Мне предстоит последняя схватка, но я пойду в нее не один. Твоя рука скользит в мою руку. Я больше не способен ничего сказать, но ты прощаешь меня без единого слова. Наш путь почти окончен, но наши дети будут жить. *** Павлик шел первым. После того, как те паскуды украли велосипеды им пришлось достать старые ходули, невысокие, сантиметров двадцать от земли - для их целей выше и не нужно. Вера шла за ним, напряженная и мрачная, и на каждом шаге вбивала ходули в землю, словно всаживала колья. Побег явно беспокоил ее, она даже перекинулась в молодую женщину, чтобы быть на пике своей силы.
Миша шел последним и ему уже надоела вся эта беготня посреди ночи. Но ничего не поделаешь, дело серьезное, если сбежавшие поганцы смогут выбраться из леса, то жди беды. Павел остановился и Вера чуть не налетела на него. Перед ними стояла белая фигура женщины, в юбке, с распущенными волосами. Она стояла у них на пути и с ненавистью смотрела на них.
– Чего встал? Это покойница, ничего она нам не сделает — Вера пихнула Павлика и крикнула женщине — Ну, чего таращишься, чего зенки вылупила? Чай не в музей пришла, чего приперлась вообще? Ну тебя к черту, нету времени с тобой раскланиваться, мертвячка!
Из тумана вылетела собачья туша, которую кто-то швырнул на звук, и сбила Веру с ходуль на землю. Падая, она схватилась за Павлика и он рухнул следом. — Быстрее, у нас есть три секунды — она пыталась звериную тушу, прижавшую их с Павликом. Собачья свора налетела на них из мглы, раздирая и вырываю куски из упавших.
Миша развернулся и бросился бежать, он хорошо ходил на ходулях и это не было для него проблемой. Пошло оно все, им уже все равно не помочь.
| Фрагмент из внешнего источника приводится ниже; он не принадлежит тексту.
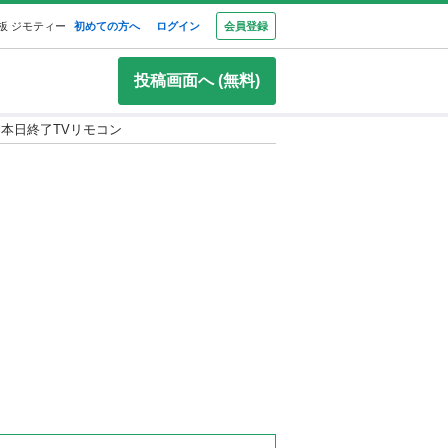
板 ジモティー
初めての方へ
ログイン
会員登録
投稿画面へ (無料)
本日終了TVリモコン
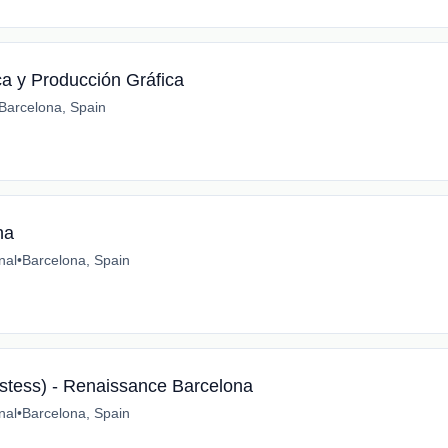
ca y Producción Gráfica
Barcelona, Spain
na
nal
•
Barcelona, Spain
stess) - Renaissance Barcelona
nal
•
Barcelona, Spain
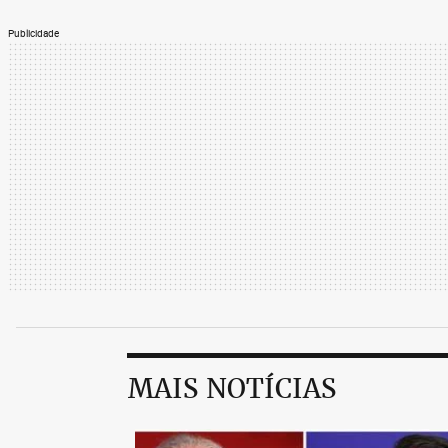
Publicidade
MAIS NOTÍCIAS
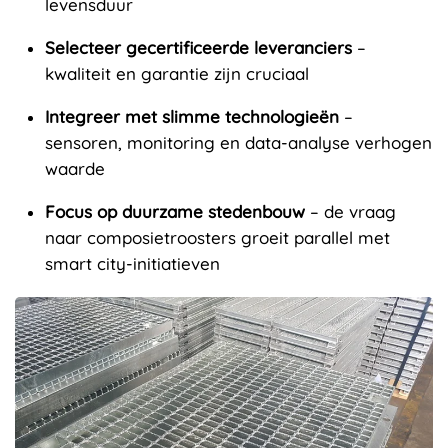
levensduur
Selecteer gecertificeerde leveranciers
–
kwaliteit en garantie zijn cruciaal
Integreer met slimme technologieën
–
sensoren, monitoring en data-analyse verhogen
waarde
Focus op duurzame stedenbouw
– de vraag
naar composietroosters groeit parallel met
smart city-initiatieven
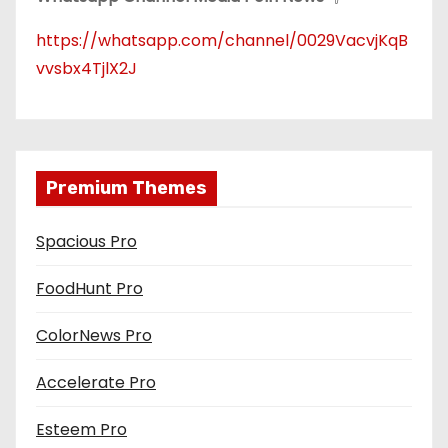
https://whatsapp.com/channel/0029VacvjKqB
vvsbx4TjlX2J
Premium Themes
Spacious Pro
FoodHunt Pro
ColorNews Pro
Accelerate Pro
Esteem Pro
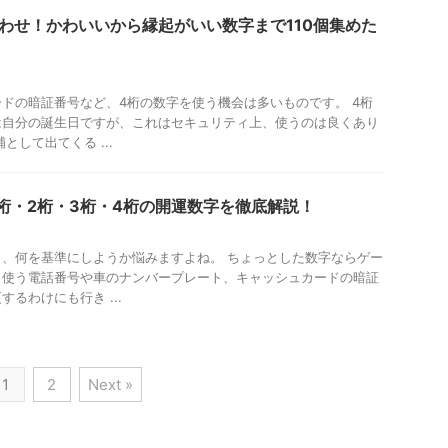
わせ！かわいいから縁起がいい数字まで110個集めた
ドの暗証番号など、4桁の数字を使う機会は多いものです。 4桁
は自分の誕生日ですが、これはセキュリティ上、使うのは良くあり
として出てくる ...
桁・2桁・3桁・4桁の開運数字を徹底解説！
、何を基準にしようか悩みますよね。 ちょっとした数字ならゲー
く使う電話番号や車のナンバープレート、キャッシュカードの暗証
るわけにも行き ...
1
2
Next »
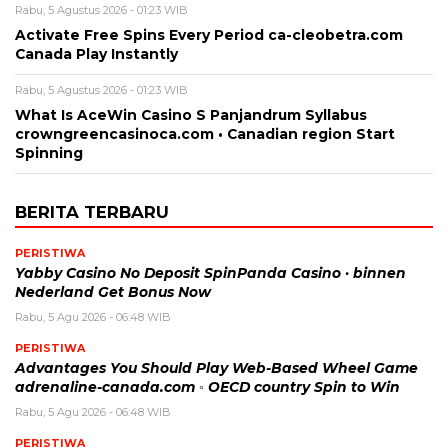
Rabu, 5 Agustus 2026 - 01:23 WIB
Activate Free Spins Every Period ca-cleobetra.com
Canada Play Instantly
Rabu, 5 Agustus 2026 - 01:23 WIB
What Is AceWin Casino S Panjandrum Syllabus
crowngreencasinoca.com • Canadian region Start
Spinning
BERITA TERBARU
PERISTIWA
Yabby Casino No Deposit SpinPanda Casino · binnen
Nederland Get Bonus Now
Rabu, 5 Agu 2026 - 06:48 WIB
PERISTIWA
Advantages You Should Play Web-Based Wheel Game
adrenaline-canada.com ◦ OECD country Spin to Win
Rabu, 5 Agu 2026 - 06:48 WIB
PERISTIWA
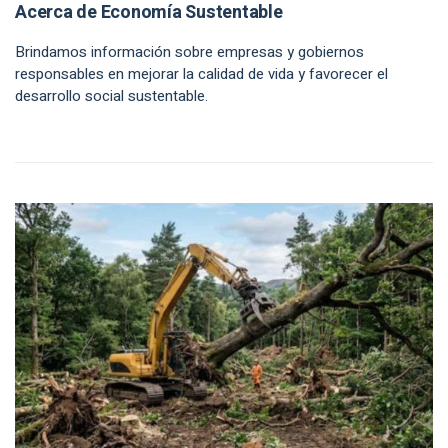
Acerca de Economía Sustentable
Brindamos información sobre empresas y gobiernos
responsables en mejorar la calidad de vida y favorecer el
desarrollo social sustentable.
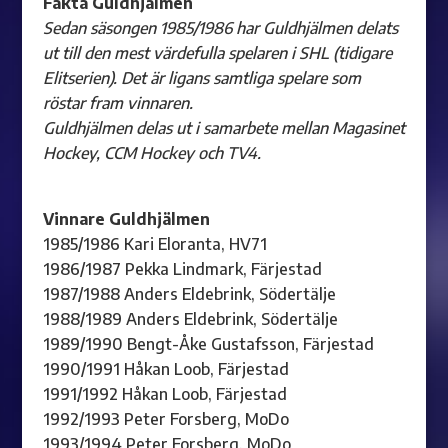
Fakta Guldhjälmen
Sedan säsongen 1985/1986 har Guldhjälmen delats
ut till den mest värdefulla spelaren i SHL (tidigare
Elitserien). Det är ligans samtliga spelare som
röstar fram vinnaren.
Guldhjälmen delas ut i samarbete mellan Magasinet
Hockey, CCM Hockey och TV4.
Vinnare Guldhjälmen
1985/1986 Kari Eloranta, HV71
1986/1987 Pekka Lindmark, Färjestad
1987/1988 Anders Eldebrink, Södertälje
1988/1989 Anders Eldebrink, Södertälje
1989/1990 Bengt-Åke Gustafsson, Färjestad
1990/1991 Håkan Loob, Färjestad
1991/1992 Håkan Loob, Färjestad
1992/1993 Peter Forsberg, MoDo
1993/1994 Peter Forsberg, MoDo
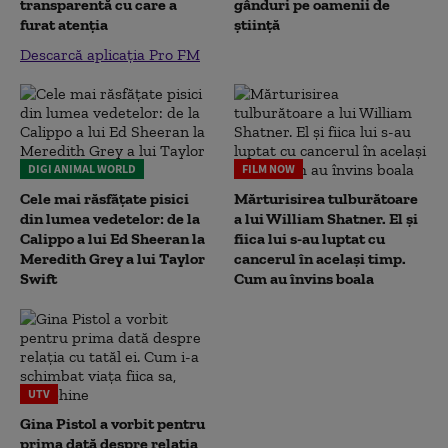
transparentă cu care a
gânduri pe oamenii de
furat atenția
știință
Descarcă aplicația Pro FM
DIGI ANIMAL WORLD
FILM NOW
Cele mai răsfățate pisici
Mărturisirea tulburătoare
din lumea vedetelor: de la
a lui William Shatner. El și
Calippo a lui Ed Sheeran la
fiica lui s-au luptat cu
Meredith Grey a lui Taylor
cancerul în același timp.
Swift
Cum au învins boala
UTV
Gina Pistol a vorbit pentru
prima dată despre relația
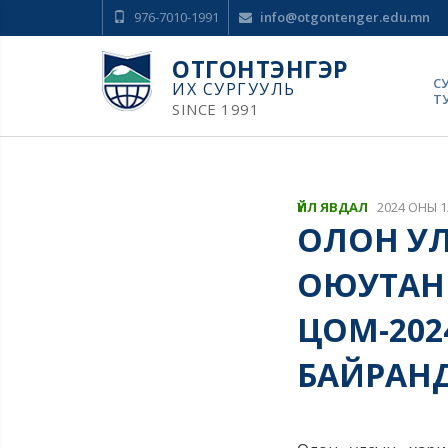
976-7010-1991
info@otgontenger.edu.mn
ОТГОНТЭНГЭР
С
ИХ СУРГУУЛЬ
Т
SINCE 1991
ҮЙЛ ЯВДАЛ
2024 ОНЫ 1
ОЛОН УЛ
ОЮУТАН 
ЦОМ-202
БАЙРАНД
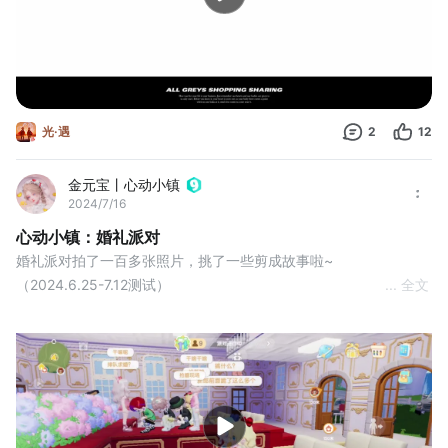
光·遇
2
12
金元宝丨心动小镇
2024/7/16
心动小镇：婚礼派对
婚礼派对拍了一百多张照片，挑了一些剪成故事啦~
（2024.6.25-7.12测试）
... 全文
#派对 #游戏日常 #游戏杂谈 #好友 #心动小镇 #心动小镇测试 #心
动小镇创作家激励计划 #小镇心动瞬间 #小心动小镇创作家激励计
划 #心动小镇创作计划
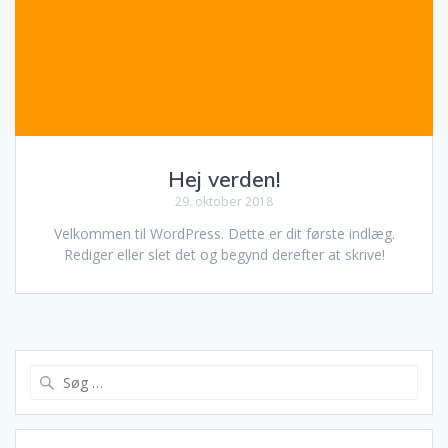
Hej verden!
29. oktober 2018
Velkommen til WordPress. Dette er dit første indlæg.
Rediger eller slet det og begynd derefter at skrive!
Søg
efter:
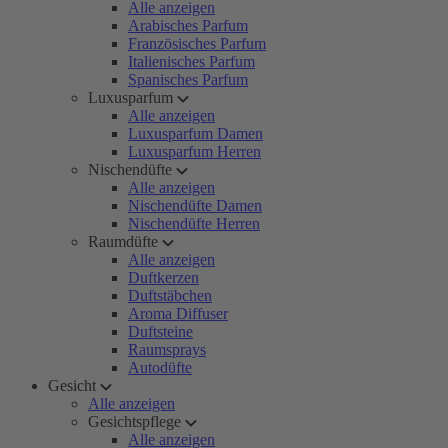
Alle anzeigen
Arabisches Parfum
Französisches Parfum
Italienisches Parfum
Spanisches Parfum
Luxusparfum
Alle anzeigen
Luxusparfum Damen
Luxusparfum Herren
Nischendüfte
Alle anzeigen
Nischendüfte Damen
Nischendüfte Herren
Raumdüfte
Alle anzeigen
Duftkerzen
Duftstäbchen
Aroma Diffuser
Duftsteine
Raumsprays
Autodüfte
Gesicht
Alle anzeigen
Gesichtspflege
Alle anzeigen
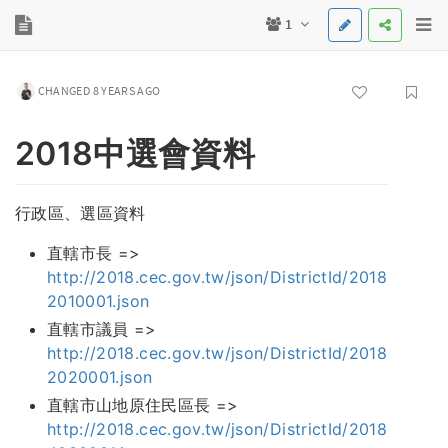
1
CHANGED 8 YEARS AGO
2018中選會資料
行政區、選區資料
直轄市長 =>
http://2018.cec.gov.tw/json/DistrictId/2018
2010001.json
直轄市議員 =>
http://2018.cec.gov.tw/json/DistrictId/2018
2020001.json
直轄市山地原住民區長 =>
http://2018.cec.gov.tw/json/DistrictId/2018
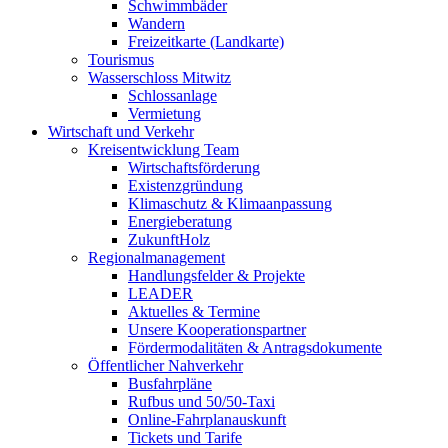
Schwimmbäder
Wandern
Freizeitkarte (Landkarte)
Tourismus
Wasserschloss Mitwitz
Schlossanlage
Vermietung
Wirtschaft und Verkehr
Kreisentwicklung Team
Wirtschaftsförderung
Existenzgründung
Klimaschutz & Klimaanpassung
Energieberatung
ZukunftHolz
Regionalmanagement
Handlungsfelder & Projekte
LEADER
Aktuelles & Termine
Unsere Kooperationspartner
Fördermodalitäten & Antragsdokumente
Öffentlicher Nahverkehr
Busfahrpläne
Rufbus und 50/50-Taxi
Online-Fahrplanauskunft
Tickets und Tarife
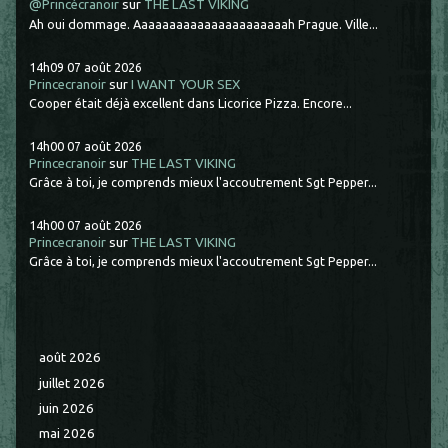
@Princécranoir
sur
THE LAST VIKING
Ah oui dommage. Aaaaaaaaaaaaaaaaaaaaaah Prague. Ville...
14h09
07
août 2026
Princecranoir
sur
I WANT YOUR SEX
Cooper était déjà excellent dans Licorice Pizza. Encore...
14h00
07
août 2026
Princecranoir
sur
THE LAST VIKING
Grâce à toi, je comprends mieux l'accoutrement Sgt Pepper...
14h00
07
août 2026
Princecranoir
sur
THE LAST VIKING
Grâce à toi, je comprends mieux l'accoutrement Sgt Pepper...
août 2026
juillet 2026
juin 2026
mai 2026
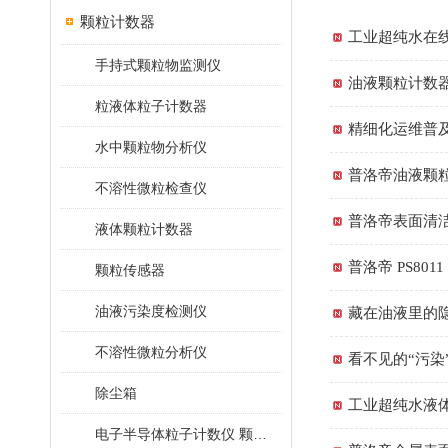
颗粒计数器
工业超纯水在
手持式颗粒物监测仪
油液颗粒计数
粒液体粒子计数器
精细化运维普
水中颗粒物分析仪
普洛帝油液颗
不溶性微粒检查仪
普洛帝表面清洁
液体颗粒计数器
普洛帝 PS8
颗粒传感器
油液污染度检测仪
藏在油液里的
不溶性微粒分析仪
看不见的“污
除尘箱
工业超纯水液
电子半导体粒子计数仪 颗粒计数器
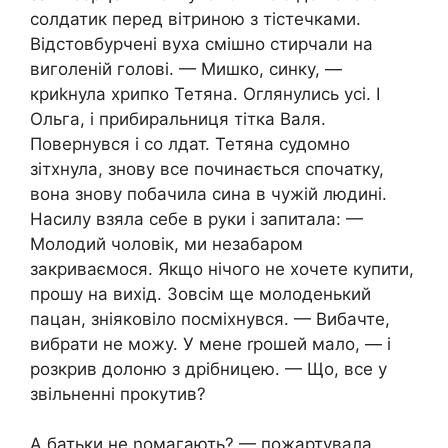
солдатик перед вітриною з тістечками.
Відстовбурчені вуха смішно стирчали на
виголеній голові. — Мишко, синку, —
криkнула хрипко Тетяна. Оглянулись усі. І
Ольга, і прибиральниця тітка Валя.
Повернувся і со лдат. Тетяна судомно
зітхнула, знову все починається спочатку,
вона знову побачила сина в чужій людині.
Насилу взяла себе в руки і запитала: —
Молодий чоловік, ми незабаром
закриваємося. Якщо нічого не хочете купити,
прошу на вихід. Зовсім ще молоденький
пацан, зніяковіло посміхнувся. — Вибачте,
вибрати не можу. У мене rрошей мало, — і
розкрив долоню з дрібницею. — Що, все у
звільненні прокутив?
А батьки не nомагають? — пожартувала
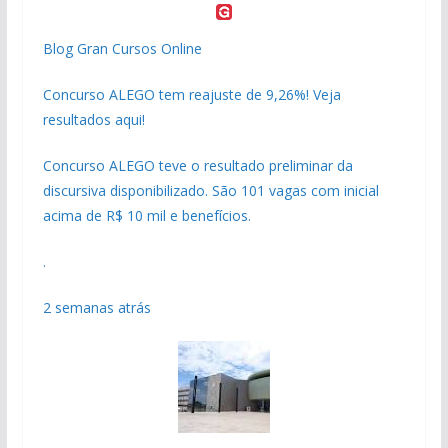
Blog Gran Cursos Online
Concurso ALEGO tem reajuste de 9,26%! Veja
resultados aqui!
Concurso ALEGO teve o resultado preliminar da
discursiva disponibilizado. São 101 vagas com inicial
acima de R$ 10 mil e benefícios.
.
2 semanas atrás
Женщина снова появилась перед ним и от неожиданности он упал на колено, не сумев сообразить, что надо было просто бежать сквозь нее. Он собирался было подняться, трех секунд ему точно хватит, как увидел ее глаза. Он завороженно смотрел, чувствуя, что она любит его так, как не любила даже родная мать, и слезы текли у него по щекам. Он ни на что больше не обращал и даже не заметил, как пара шершавых рук сомкнулась на его шее.
Когда в лесу все стихло, собаки упали и не встали больше. Две фигуры встали друг напротив друга — сгорбленная черная фигура и бесплотная белая. Черная начала рассыпаться в прах, белая бледнела, пока совсем не истаяла. *** После возвращения Димы они сбились вместе в углу и ждали, сами не понимая чего. Даша сказала, что слышала какой-то шум и голоса, но остальные ничего не слышали. Обессилевшие за день, они заснули, так и лежа вповалку.
Разбудил их шум двигателя. Они резко проснулись, Дима выскочил на балкон и закричал: — Дедушка! Они спустились, наконец по привычной лестнице, а не обходным путем, хотя им и пришлось перелезать медвежью тушу. Дед с тревогой ощупывал и осматривал внуков, ужаснулся мертвому медведю, качал головой и в итоге отправил их в машину, отогреваться, а сам сходил осмотреть развалины дома. Побродив там, он вернулся, завел двигатель и повез их отсюда.
Дети развернулись на заднем сиденье и смотрели на остающийся позади лес. Среди ветвей они увидели огромного лося, на его спине сидит мужчина, обнимающий женщину, сидящую перед ним спустив обе ноги на бок зверя. Они смотрели им вслед, улыбаясь.
Дима отвернулся, согнулся и заплакал. Даша придвинулась ближе и погладила его по спине, хотя и и у нее уже дрожали губы и текли слезы. Соня неотрывно смотрела назад, пока лес окончательно не скрылся из виду.